Nisa yang lemas langsung tergeletak kelantai, mamanya langsung memengangnya. “Nisa, mama sayang sama kamu, jangan pernah melakukan itu lagi. Mama mohon. Mama nggak tau kalau kamu ninggalin mama apa jadinya.”

Nisa sadar tak seharusnya ia menyiksa dirinya sendiri, ia lkalu memilih untuk pergi ziarah ke makam Kara bersama dengan Dea yang juga ingin ziarah sekalian pamit karna ia juga harus segera ke singapura untuk menyelesaikan sekolahnya.
 Keesokan harinya…
“Dea cepetn dong, nanti malah kita ke sorean lagi”. Oceh Nisa
“iya, iya, nggak sabaran banget sih”jawab dea kesal. Sesampainya di makam Kara, Nisa dan Dea menabur kan bunga dan berdoa untuk sahabat mereka.
“Hay, Kara. Kangen bisa bersama loe lagi. Sorry karna gue baru bisa jiarah sekarang. Gue tahu lo pasti nggak suka denghan tingkah gue kemaren yang sangat bodoh, gue seharusnya tahu kalau lo nggak bakal tinggalin gue karna lo selalu ada di hati gue, lo selalu nemenin gue.Gue sayang sama lo Kara.

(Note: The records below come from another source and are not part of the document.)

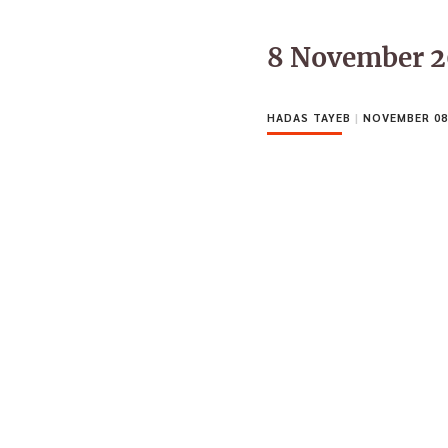
8 November 2
HADAS TAYEB
|
NOVEMBER 08,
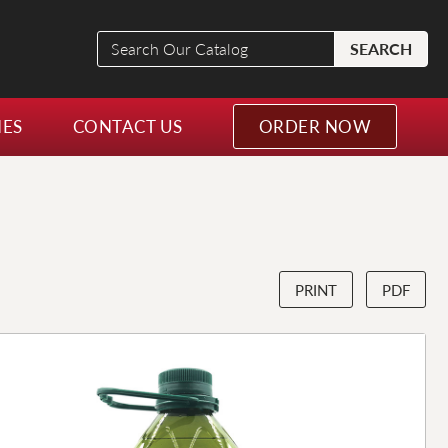
Search
SEARCH
Our
Catalog
NES
CONTACT US
ORDER NOW
PRINT
PDF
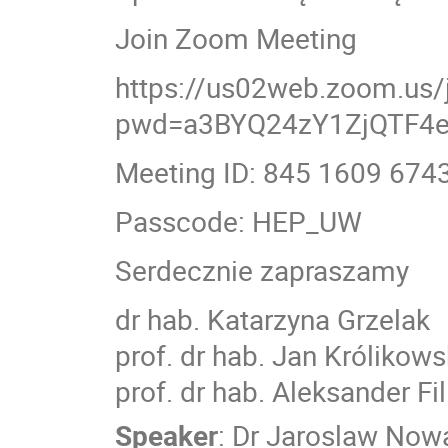
Join Zoom Meeting
https://us02web.zoom.us
pwd=a3BYQ24zY1ZjQTF4
Meeting ID: 845 1609 674
Passcode: HEP_UW
Serdecznie zapraszamy
dr hab. Katarzyna Grzelak
prof. dr hab. Jan Królikows
prof. dr hab. Aleksander Fi
Speaker
:
Dr
Jaroslaw Now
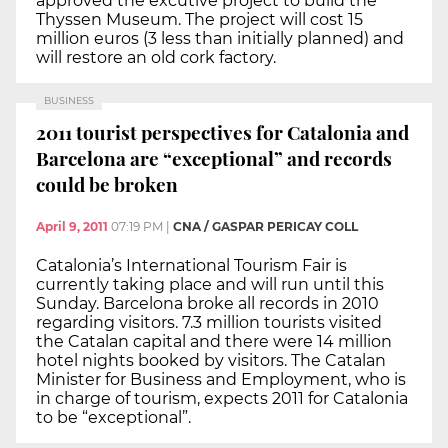
approved the excutive project to build the
Thyssen Museum. The project will cost 15
million euros (3 less than initially planned) and
will restore an old cork factory.
BUSINESS
2011 tourist perspectives for Catalonia and
Barcelona are “exceptional” and records
could be broken
April 9, 2011
07:19 PM
|
CNA / GASPAR PERICAY COLL
Catalonia’s International Tourism Fair is
currently taking place and will run until this
Sunday. Barcelona broke all records in 2010
regarding visitors. 7.3 million tourists visited
the Catalan capital and there were 14 million
hotel nights booked by visitors. The Catalan
Minister for Business and Employment, who is
in charge of tourism, expects 2011 for Catalonia
to be “exceptional”.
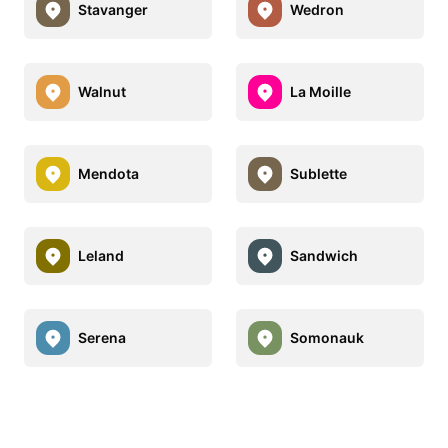
Stavanger
Wedron
Walnut
La Moille
Mendota
Sublette
Leland
Sandwich
Serena
Somonauk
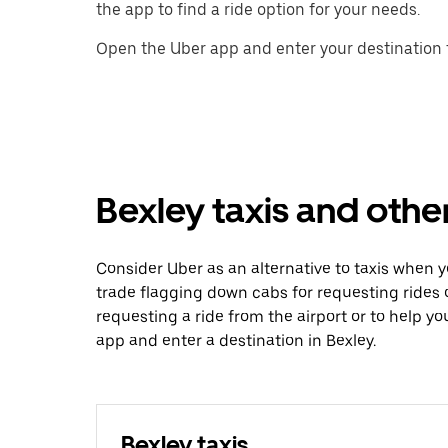
the app to find a ride option for your needs.
Open the Uber app and enter your destination t
Bexley taxis and othe
Consider Uber as an alternative to taxis when 
trade flagging down cabs for requesting rides
requesting a ride from the airport or to help y
app and enter a destination in Bexley.
Bexley taxis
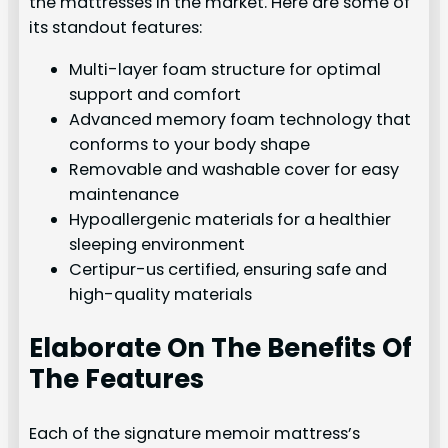
the mattresses in the market. Here are some of
its standout features:
Multi-layer foam structure for optimal
support and comfort
Advanced memory foam technology that
conforms to your body shape
Removable and washable cover for easy
maintenance
Hypoallergenic materials for a healthier
sleeping environment
Certipur-us certified, ensuring safe and
high-quality materials
Elaborate On The Benefits Of
The Features
Each of the signature memoir mattress’s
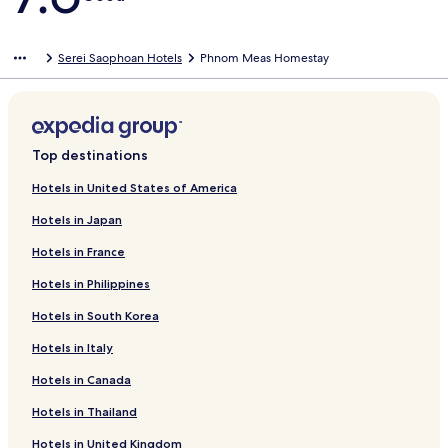
Serei Saophoan Hotels
Phnom Meas Homestay
Top destinations
Hotels in United States of America
Hotels in Japan
Hotels in France
Hotels in Philippines
Hotels in South Korea
Hotels in Italy
Hotels in Canada
Hotels in Thailand
Hotels in United Kingdom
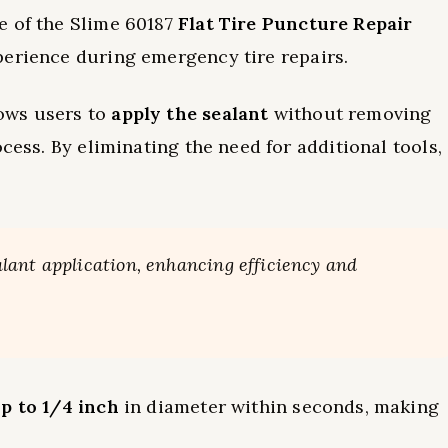
e of the Slime 60187
Flat Tire Puncture Repair
perience during emergency tire repairs.
ows users to
apply the sealant
without removing
ocess. By eliminating the need for additional tools,
ant application, enhancing efficiency and
p to 1/4 inch
in diameter within seconds, making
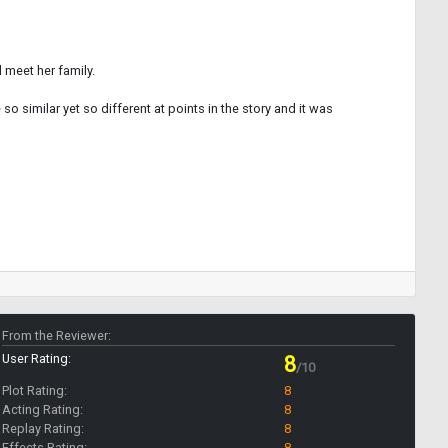
d meet her family.
o similar yet so different at points in the story and it was
From the Reviewer:
User Rating:
8
/10
Plot Rating:
8
Acting Rating:
8
Replay Rating:
8
Effects Rating:
8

Terima kasih karna lo pernah ada dan datang dalam kehidupan gue dan memberikan warna dihari-hari gue, jika ada kehidupan ke dua gue pengen turs bisa menjadi sahabat lo. Thanks for all. Farewell Kara. You my friends is the best” kata nisa dalam hati sambil meneteskan air mata dan lalu tersenyum dan mencium nisan Kara.